### DIRECTIVE A
Count the lines in the records that contain the string "elementi". Case counts. Give only the number.

### PASSAGE PROVIDED

§ §

Hm this feels a little arbitrary though... I mean can we race with
map_count at this point or is everything locked down such that no munmaps()
can happen?

Otherwise it feels a bit whack-a-mole.

I agree with Vlastimil though it'd be nice to sort of differentiate, but if
we _absolutely can only iterate mm->map_count times_ here, it might be
worth letting a few more go, then in the next bit of code...

>
> >
> > >  	}
> > >  	if (i != mm->map_count) {
> > >  		pr_emerg("map_count %d vma iterator %d\n", mm->map_count, i);
> >

...here which does indeed imply that i literally cannot be anything but
mm->map_count, I mean I guess we already get to see here how far off we
are.

So yeah something like letting it go 10 more times (maybe like #define
UNUSUALLY_BAD_CORRUPTION_COUNT 10 or something I don't know naming is hard)
just so we can pick that out would be nice.

But I do like the general idea here though!
Liam R. Howlett Oct. 31, 2024, 5:30 p.m. UTC | #5
* Lorenzo Stoakes <lorenzo.stoakes@oracle.com> [241031 13:22]:
> On Thu, Oct 31, 2024 at 01:13:28PM -0400, Liam R. Howlett wrote:
> > * Vlastimil Babka <vbabka@suse.cz> [241031 13:07]:
> > > On 10/31/24 18:01, Liam R. Howlett wrote:
> > > > From: "Liam R. Howlett" <Liam.Howlett@Oracle.com>
> > > >
> > > > There have been no reported infinite loops in the tree, but checking the
> > > > detection of an infinite loop during validation is simple enough.  Add
> > > > the detection to the validate_mm() function so that error reports are
> > > > clear and don't just report stalls.

§ §

### DATA EXCERPTS
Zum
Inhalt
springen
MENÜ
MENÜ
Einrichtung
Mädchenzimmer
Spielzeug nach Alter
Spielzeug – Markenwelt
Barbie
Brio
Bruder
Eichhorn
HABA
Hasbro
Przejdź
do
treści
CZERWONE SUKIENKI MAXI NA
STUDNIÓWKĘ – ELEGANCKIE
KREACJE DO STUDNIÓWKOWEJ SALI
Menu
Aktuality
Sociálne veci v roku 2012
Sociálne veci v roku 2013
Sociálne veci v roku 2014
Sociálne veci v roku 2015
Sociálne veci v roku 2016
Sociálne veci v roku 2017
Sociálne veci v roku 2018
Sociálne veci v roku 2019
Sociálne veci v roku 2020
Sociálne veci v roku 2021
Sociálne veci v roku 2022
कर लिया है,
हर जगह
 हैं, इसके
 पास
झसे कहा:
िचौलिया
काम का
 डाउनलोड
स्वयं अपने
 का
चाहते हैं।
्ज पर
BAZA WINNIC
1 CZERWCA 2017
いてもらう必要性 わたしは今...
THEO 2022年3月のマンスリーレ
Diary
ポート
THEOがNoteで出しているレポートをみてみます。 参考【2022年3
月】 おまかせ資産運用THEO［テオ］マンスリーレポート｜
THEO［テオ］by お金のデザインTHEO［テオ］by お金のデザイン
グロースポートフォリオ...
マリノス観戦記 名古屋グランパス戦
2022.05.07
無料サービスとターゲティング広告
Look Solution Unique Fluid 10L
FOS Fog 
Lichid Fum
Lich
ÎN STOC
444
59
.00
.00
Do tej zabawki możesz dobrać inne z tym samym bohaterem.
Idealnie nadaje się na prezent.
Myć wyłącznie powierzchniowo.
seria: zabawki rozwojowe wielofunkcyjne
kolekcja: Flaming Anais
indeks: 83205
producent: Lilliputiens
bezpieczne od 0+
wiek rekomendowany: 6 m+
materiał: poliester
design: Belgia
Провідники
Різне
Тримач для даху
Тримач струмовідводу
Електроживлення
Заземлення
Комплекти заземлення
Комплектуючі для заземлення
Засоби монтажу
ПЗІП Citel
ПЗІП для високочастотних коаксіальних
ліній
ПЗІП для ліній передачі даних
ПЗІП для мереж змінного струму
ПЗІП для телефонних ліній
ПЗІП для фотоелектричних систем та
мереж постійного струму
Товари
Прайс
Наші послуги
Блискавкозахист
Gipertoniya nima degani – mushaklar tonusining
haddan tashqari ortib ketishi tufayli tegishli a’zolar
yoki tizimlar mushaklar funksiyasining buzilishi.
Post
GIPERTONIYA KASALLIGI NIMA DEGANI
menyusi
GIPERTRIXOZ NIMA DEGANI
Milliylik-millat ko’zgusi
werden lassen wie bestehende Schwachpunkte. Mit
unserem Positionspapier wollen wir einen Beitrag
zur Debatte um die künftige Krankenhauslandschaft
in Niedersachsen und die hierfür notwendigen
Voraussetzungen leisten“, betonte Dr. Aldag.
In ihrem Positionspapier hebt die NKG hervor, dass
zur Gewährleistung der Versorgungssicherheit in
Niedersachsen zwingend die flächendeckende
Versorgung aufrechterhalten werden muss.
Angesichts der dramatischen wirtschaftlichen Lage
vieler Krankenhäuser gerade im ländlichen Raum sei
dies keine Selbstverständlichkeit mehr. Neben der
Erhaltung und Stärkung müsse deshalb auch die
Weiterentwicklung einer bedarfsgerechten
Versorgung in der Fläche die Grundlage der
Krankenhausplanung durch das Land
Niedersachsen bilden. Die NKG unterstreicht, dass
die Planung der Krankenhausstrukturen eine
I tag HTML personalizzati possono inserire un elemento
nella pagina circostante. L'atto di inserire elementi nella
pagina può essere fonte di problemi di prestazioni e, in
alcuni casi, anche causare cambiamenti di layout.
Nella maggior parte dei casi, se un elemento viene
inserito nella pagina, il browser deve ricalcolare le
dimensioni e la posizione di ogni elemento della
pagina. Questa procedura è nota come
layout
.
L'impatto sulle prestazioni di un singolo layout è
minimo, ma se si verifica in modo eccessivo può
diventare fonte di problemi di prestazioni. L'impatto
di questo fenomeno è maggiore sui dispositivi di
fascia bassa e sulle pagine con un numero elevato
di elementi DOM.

§ §

### DIRECTIVE B
List every email address that appears in the thread on infinite-loop detection in validate_mm().

### WRITTEN REPLY A
2

### WRITTEN REPLY B
lorenzo.stoakes@oracle.com
vbabka@suse.cz
Liam.Howlett@Oracle.com